NOTE: The DMA attack in the real world is out of scope. That is be handled by IOMMU in the real world, such as VTd. -- Please do clarify if this is TRUE.

In the real world:
#1: the SMM MUST be non-DMA capable region.
#2: the MMIO MUST be non-DMA capable region.
#3: the stolen memory MIGHT be DMA capable region or non-DMA capable region. It depends upon the silicon design.
#4: the normal OS accessible memory - including ACPI reclaim, ACPI NVS, and reserved memory not included by #3 - MUST be DMA capable region.
As such, IOMMU protection is NOT required for #1 and #2. IOMMU protection MIGHT be required for #3 and MUST be required for #4.
I assume the virtual environment is designed in the same way. Please correct me if I am wrong.

>> That feature (VFIO) does rely on the (physical) IOMMU, and
> > it makes sure that the assigned device can only access physical frames
> > that belong to the virtual machine that the device is assigned to.
[Jiewen] Thank you! Good to know.
I found https://www.kernel.org/doc/Documentation/vfio.txt
Is that what you scribed above?
Anyway, I believe the problem is clear and the solution in real world is clear.
I will leave the virtual world discussion to Alex, Paolo, Laszlo.
If you need any of my input, please let me know.

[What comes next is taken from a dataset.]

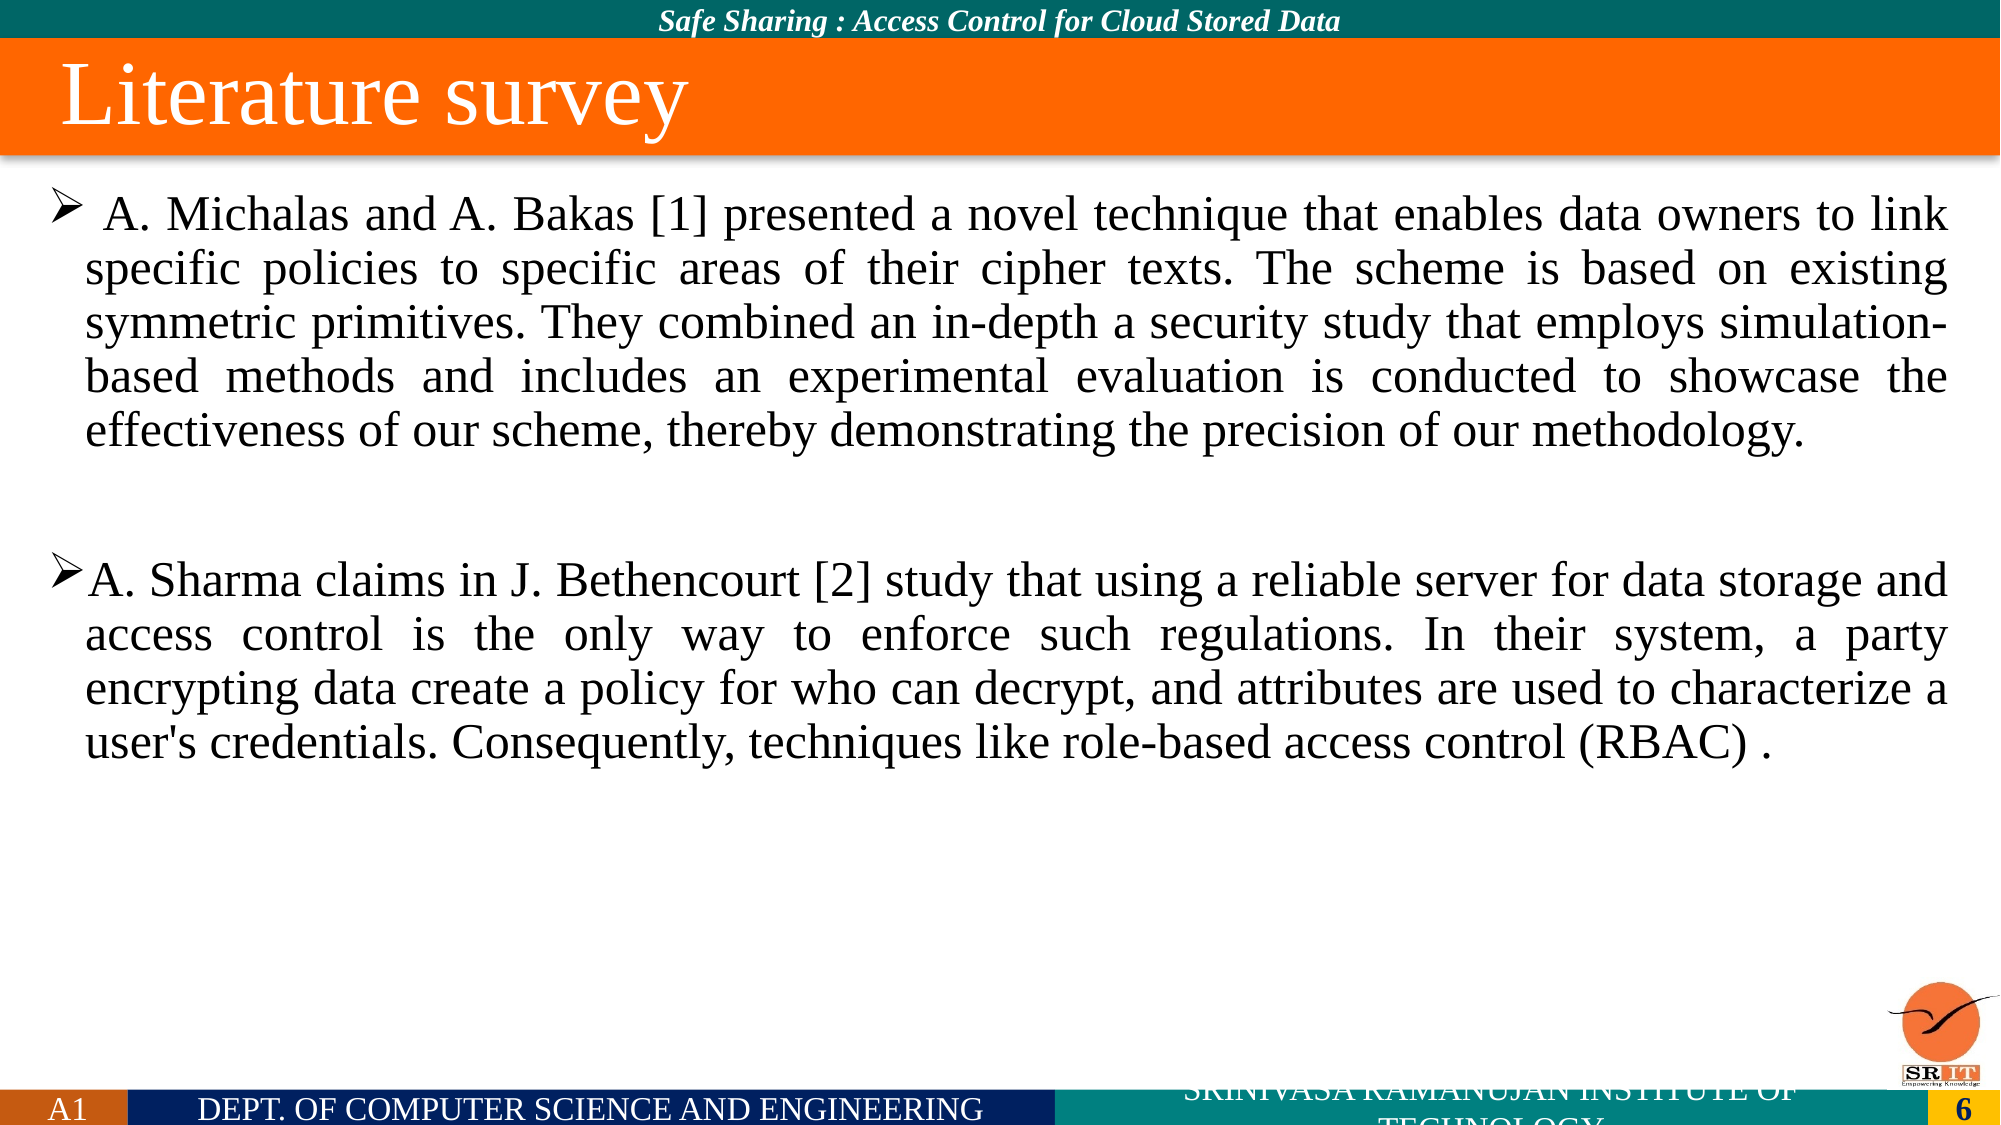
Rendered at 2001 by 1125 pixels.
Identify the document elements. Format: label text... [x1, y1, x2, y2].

picture [1887, 977, 2000, 1090]
title Literature survey [0, 38, 2000, 156]
list A. Michalas and A. Bakas [1] presented a novel technique that enables data owners to link specific policies to specific areas of their cipher texts. The scheme is based on existing symmetric primitives. They combined an in-depth a security study that employs simulation-based methods and includes an experimental evaluation is conducted to showcase the effectiveness of our scheme, thereby demonstrating the precision of our methodology. A. Sharma claims in J. Bethencourt [2] study that using a reliable server for data storage and access control is the only way to enforce such regulations. In their system, a party encrypting data create a policy for who can decrypt, and attributes are used to characterize a user's credentials. Consequently, techniques like role-based access control (RBAC) . [32, 179, 1965, 1065]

> > However, as far as I know, VFIO doesn't try to restrict PCI DMA to
> > subsets of guest RAM... I could be wrong about that, I vaguely recall
> > RMRR support, which seems somewhat related.
> >
> > > I agree it is a threat from real hardware perspective. SMM may check
> VTd to make sure the 38000 is blocked.
> > > I doubt if it is a threat in virtual environment. Do we have a way to block
> DMA in virtual environment?
> >
> > I think that would be a VFIO feature.
> >
> > Alex: if we wanted to block PCI(e) DMA to a specific part of guest RAM
> > (expressed with guest-physical RAM addresses), perhaps permanently,
> > perhaps just for a while -- not sure about coordination though --, could
> > VFIO accommodate that (I guess by "punching holes" in the IOMMU page
> > tables)?
> 
> It depends.  For starters, the vfio mapping API does not allow
> unmapping arbitrary sub-ranges of previous mappings.  So the hole you
> want to punch would need to be independently mapped.  From there you
> get into the issue of whether this range is a potential DMA target.  If
> it is, then this is the path to data corruption.  We cannot interfere
> with the operation of the device and we have little to no visibility of
> active DMA targets.
> 
> If we're talking about RAM that is never a DMA target, perhaps e820
> reserved memory, then we can make sure certainly MemoryRegions are
> skipped when mapped by QEMU and would expect the guest to never map
> them through a vIOMMU as well.  Maybe then it's a question of where
> we're trying to provide security (it might be more difficult if QEMU
> needs to sanitize vIOMMU mappings to actively prevent mapping
> reserved areas).
> 
> Is there anything unique about the VM case here?  Bare metal SMM needs
> to be concerned about protecting itself from I/O devices that operate
> outside of the realm of SMM mode as well, right?  Is something "simple"
> like an AddressSpace switch necessary here, such that an I/O device
> always has a mapping to a safe guest RAM page while the vCPU
> AddressSpace can switch to some protected page?  The IOMMU and vCPU
> mappings don't need to be the same.  The vCPU is more under our control
> than the assigned device.
> 
> FWIW, RMRRs are a VT-d specific mechanism to define an address range as
> persistently, identity mapped for one or more devices.  IOW, the device
> would always map that range.  I don't think that's what you're after
> here.  RMRRs are also an abomination that I hope we never find a
> requirement for in a VM.  Thanks,
> 
> Alex